_Excerpt to read_
I've run across something that surprised me.
I am using WinPcap
to collect data off a network. Internally, WinPcap
uses the Windows performance counters to generate its timestamps. I know they are subject to drift, but these timestamps nevertheless have precision down to the microsecond level.
If I insert these timestamps into a SQL Server Compact 4.0 database as a datetime
value and extract them later, I noticed that the precision has dropped to milliseconds.
For example,
10:52:19.706084 -> 10:52:19.706000
Now, I have since read here that SQL Server rounds values with the datetime
type to .000, .003, or .007 milliseconds. That explains what is happening.
Now, the datetime
field uses 8 bytes to store its data, 4 bytes for the date and 4 for the milliseconds since midnight. But if I call DateTime.ToBinary()
, I get back an 8-byte number that represents the value in all of its precision. In fact, if I write this value to the database in a bigint
column and then call DateTime.FromBinary()
when extracting that value, I get the original value with the same precision.
This is the approach I'm going to use, but I'm still curious: Why didn't the original datetime
type in SQL Server Compact use DateTime
's ToBinary/FromBinary storage mechanism?

_The data_
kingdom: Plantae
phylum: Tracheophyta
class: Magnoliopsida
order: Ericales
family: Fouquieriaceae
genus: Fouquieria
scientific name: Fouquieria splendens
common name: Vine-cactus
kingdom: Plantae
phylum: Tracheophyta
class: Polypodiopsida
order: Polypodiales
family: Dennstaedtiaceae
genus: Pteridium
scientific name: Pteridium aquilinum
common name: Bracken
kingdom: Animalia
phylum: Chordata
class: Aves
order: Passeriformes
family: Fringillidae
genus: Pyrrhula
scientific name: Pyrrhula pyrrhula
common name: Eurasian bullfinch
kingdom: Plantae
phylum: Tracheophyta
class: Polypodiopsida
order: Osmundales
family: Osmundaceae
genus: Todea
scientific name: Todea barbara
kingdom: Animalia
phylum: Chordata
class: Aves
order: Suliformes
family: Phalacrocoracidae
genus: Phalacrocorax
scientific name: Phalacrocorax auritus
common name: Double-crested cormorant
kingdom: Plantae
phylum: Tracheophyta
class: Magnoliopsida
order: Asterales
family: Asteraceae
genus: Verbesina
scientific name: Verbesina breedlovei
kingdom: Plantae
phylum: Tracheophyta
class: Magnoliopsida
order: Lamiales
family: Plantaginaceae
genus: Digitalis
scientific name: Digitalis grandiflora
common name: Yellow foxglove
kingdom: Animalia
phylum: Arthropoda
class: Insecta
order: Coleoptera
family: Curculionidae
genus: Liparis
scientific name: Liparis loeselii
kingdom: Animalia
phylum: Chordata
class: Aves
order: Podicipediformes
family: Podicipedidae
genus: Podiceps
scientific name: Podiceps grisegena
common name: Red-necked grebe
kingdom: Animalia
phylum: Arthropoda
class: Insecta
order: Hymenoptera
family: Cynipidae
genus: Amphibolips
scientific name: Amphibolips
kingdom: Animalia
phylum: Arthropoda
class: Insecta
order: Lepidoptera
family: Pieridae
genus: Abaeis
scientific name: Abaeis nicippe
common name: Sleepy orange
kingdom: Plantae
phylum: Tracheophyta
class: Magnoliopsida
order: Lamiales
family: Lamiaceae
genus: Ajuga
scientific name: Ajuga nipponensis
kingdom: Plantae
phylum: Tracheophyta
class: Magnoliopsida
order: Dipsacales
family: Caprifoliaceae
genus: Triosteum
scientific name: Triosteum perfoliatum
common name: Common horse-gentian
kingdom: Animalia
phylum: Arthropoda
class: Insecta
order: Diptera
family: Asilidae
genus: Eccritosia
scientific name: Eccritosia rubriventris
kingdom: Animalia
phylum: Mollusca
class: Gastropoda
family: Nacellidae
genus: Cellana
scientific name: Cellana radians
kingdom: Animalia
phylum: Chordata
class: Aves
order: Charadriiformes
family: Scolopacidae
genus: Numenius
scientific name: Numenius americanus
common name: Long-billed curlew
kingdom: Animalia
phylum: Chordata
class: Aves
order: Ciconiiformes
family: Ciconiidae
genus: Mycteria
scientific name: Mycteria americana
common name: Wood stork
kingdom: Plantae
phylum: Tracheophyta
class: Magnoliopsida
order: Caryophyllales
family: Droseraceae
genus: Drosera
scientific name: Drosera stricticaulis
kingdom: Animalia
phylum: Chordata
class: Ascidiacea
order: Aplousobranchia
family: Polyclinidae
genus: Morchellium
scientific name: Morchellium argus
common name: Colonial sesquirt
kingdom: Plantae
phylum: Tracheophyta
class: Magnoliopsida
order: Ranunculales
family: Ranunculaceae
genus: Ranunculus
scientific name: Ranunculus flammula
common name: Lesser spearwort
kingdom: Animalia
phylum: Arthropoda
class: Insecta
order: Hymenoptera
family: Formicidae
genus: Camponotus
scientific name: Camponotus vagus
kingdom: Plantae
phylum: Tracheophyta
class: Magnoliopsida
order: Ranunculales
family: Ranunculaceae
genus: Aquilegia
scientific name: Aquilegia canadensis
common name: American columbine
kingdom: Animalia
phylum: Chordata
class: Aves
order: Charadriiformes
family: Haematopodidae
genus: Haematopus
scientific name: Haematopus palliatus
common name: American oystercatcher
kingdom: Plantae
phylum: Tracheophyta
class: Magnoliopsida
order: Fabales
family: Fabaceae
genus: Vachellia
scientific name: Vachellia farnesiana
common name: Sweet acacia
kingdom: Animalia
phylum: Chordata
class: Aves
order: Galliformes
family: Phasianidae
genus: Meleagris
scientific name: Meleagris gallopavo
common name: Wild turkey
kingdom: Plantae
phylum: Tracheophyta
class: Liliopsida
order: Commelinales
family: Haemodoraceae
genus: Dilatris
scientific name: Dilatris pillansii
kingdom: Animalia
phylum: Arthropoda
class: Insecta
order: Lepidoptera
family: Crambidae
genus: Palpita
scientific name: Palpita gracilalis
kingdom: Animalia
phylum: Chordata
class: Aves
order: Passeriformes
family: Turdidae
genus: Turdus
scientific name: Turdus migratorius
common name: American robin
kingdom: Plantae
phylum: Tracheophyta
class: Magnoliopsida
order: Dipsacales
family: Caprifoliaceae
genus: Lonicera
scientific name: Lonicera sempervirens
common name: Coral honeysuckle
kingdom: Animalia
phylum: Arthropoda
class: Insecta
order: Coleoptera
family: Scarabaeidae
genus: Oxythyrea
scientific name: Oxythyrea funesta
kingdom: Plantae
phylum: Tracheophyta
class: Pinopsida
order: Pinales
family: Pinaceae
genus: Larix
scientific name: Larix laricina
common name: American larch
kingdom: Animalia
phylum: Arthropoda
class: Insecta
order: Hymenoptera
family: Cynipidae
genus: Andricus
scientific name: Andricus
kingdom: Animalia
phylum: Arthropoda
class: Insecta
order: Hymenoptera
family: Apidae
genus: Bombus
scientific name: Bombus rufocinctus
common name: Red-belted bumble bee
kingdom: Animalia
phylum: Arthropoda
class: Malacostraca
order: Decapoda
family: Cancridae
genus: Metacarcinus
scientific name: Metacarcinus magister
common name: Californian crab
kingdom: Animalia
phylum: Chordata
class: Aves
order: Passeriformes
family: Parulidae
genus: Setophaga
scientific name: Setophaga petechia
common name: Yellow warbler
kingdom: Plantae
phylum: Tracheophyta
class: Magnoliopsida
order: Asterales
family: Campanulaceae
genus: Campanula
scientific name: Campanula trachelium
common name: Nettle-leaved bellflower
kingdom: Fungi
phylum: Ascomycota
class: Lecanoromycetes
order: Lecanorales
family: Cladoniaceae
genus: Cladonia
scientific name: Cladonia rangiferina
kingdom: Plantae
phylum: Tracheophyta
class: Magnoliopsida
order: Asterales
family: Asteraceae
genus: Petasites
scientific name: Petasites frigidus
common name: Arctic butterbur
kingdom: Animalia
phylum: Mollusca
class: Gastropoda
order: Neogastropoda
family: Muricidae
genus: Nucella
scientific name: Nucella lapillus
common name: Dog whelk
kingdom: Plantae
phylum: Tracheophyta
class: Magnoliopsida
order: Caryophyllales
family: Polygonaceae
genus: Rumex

_Questions_
**a.** In the post about timestamp precision in SQL Server Compact, what does WinPcap use internally to generate its timestamps?
**b.** Pick up the post about timestamp precision in SQL Server Compact after its closing question and keep writing it.

_Responses to the exercise_
**a.** The Windows performance counters.

**b.**
EDIT:
As Aaron Bertrand rightly points out, SQL Compact does not support datetime2
. Further, datetime2
uses 6, 7, or 8 bytes, not 54 bytes in regular SQL Server. My basic question still stands, though.
I don't know the full internal details or the motivation behind the choice, but datetime
is stored internally as - essentially - two 4-byte integers. One represents date, the other represents time. I suspect you lose some precision in the latter because of the way ticks / milliseconds have been handled since the very first versions of SQL Server, but again, I don't know low-level implementation details.
Related questions for more background info:
What is the internal representation of datetime in sql server?
Allow Entity Framework 4.5 to use datetime2 with SQL Server CE4
In order to support the precision you want without moving the value in and out of binary format, I would suggest using LocalDB which has the same portability advantages of Compact but without many of the feature limitations (such as support for the more precise datetime2
type - which I assure you takes 6-8 bytes, not 54 :-)).